The EPA describes a toxic substance as any chemical or mixture that may be harmful to the environment and to human health if inhaled, swallowed or absorbed through the skin. And as such toxic substances take many forms in our chemical laden world.
Pesticides, building materials, cleaning products and hundreds of other products can have damaging effects on the body. Illness brought on by a toxic substance is difficult as the illness may not manifest for years after exposure. Asbestos, a common building material, is a prime example of this problem. However, many personal injury lawsuits have been successful in recovering compensation.
Those involved in the rescue, recovery and cleanup of the site at of the 9/11 attacks on the World Trade Center in New York City are another group at risk of developing an asbestos-related disease.
Asbestos exposure has led to numerous patients being diagnosed with mesothelioma, a rare form of cancer, which in turn has led to hundreds of lawsuits when the public became aware of the serious health hazards associated with asbestos exposure.

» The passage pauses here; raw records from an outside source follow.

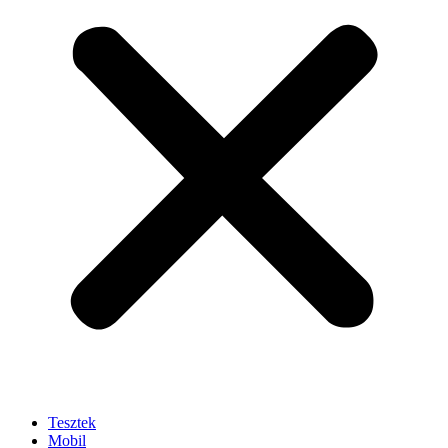
Tesztek
Mobil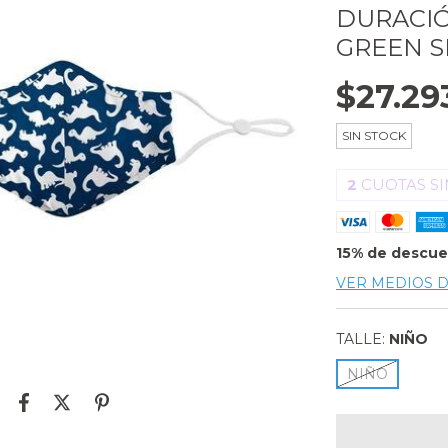
DURACIÓ
GREEN S
$27.29
SIN STOCK
2
CUOTAS SI
15% de descu
VER MEDIOS 
TALLE:
NIÑO
NIÑO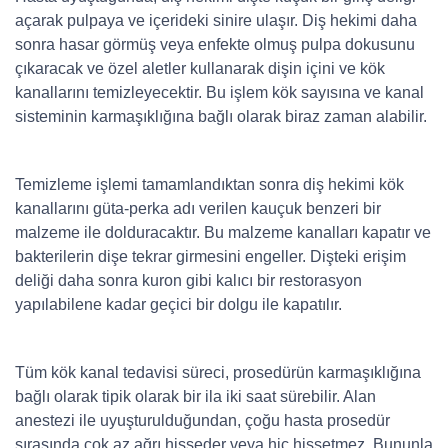
açarak pulpaya ve içerideki sinire ulaşır. Diş hekimi daha
sonra hasar görmüş veya enfekte olmuş pulpa dokusunu
çıkaracak ve özel aletler kullanarak dişin içini ve kök
kanallarını temizleyecektir. Bu işlem kök sayısına ve kanal
sisteminin karmaşıklığına bağlı olarak biraz zaman alabilir.
Temizleme işlemi tamamlandıktan sonra diş hekimi kök
kanallarını güta-perka adı verilen kauçuk benzeri bir
malzeme ile dolduracaktır. Bu malzeme kanalları kapatır ve
bakterilerin dişe tekrar girmesini engeller. Dişteki erişim
deliği daha sonra kuron gibi kalıcı bir restorasyon
yapılabilene kadar geçici bir dolgu ile kapatılır.
Tüm kök kanal tedavisi süreci, prosedürün karmaşıklığına
bağlı olarak tipik olarak bir ila iki saat sürebilir. Alan
anestezi ile uyuşturulduğundan, çoğu hasta prosedür
sırasında çok az ağrı hisseder veya hiç hissetmez. Bununla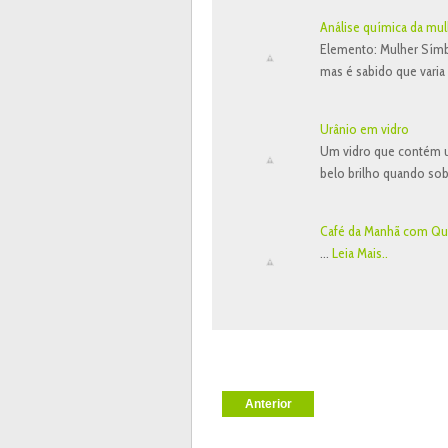
Análise química da mul
Elemento: Mulher Símb
mas é sabido que varia
Urânio em vidro
Um vidro que contém ur
belo brilho quando sob 
Café da Manhã com Qu
…
Leia Mais..
Anterior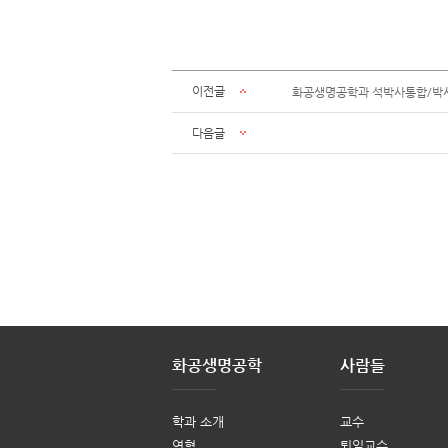
이전글
화공생명공학과 석박사통합/박사과
다음글
화공생명공학
사람들
학과 소개
교수
연혁
퇴임교수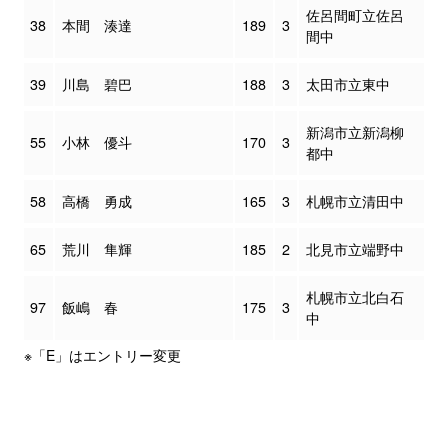
佐呂間町立佐呂
38
本間 湊達
189
3
間中
39
川島 碧巴
188
3
太田市立東中
新潟市立新潟柳
55
小林 優斗
170
3
都中
58
高橋 勇成
165
3
札幌市立清田中
65
荒川 隼輝
185
2
北見市立端野中
札幌市立北白石
97
飯嶋 春
175
3
中
※「E」はエントリー変更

These types of lawsuits, typically class action (a collective group of people), are filed against companies that knew the dangers of asbestos exposure but failed to inform employees of the risks.
The Toxic Chemicals Safety would help to establish framework to ensure that all chemical substances, to which American’s are exposed, will be reviewed for safety and restricted when necessary. It will also require the chemical industry to develop and provide the EPA with essential data to compel testing when necessary to avoid the harm that has been caused by asbestos and other known chemicals for decades.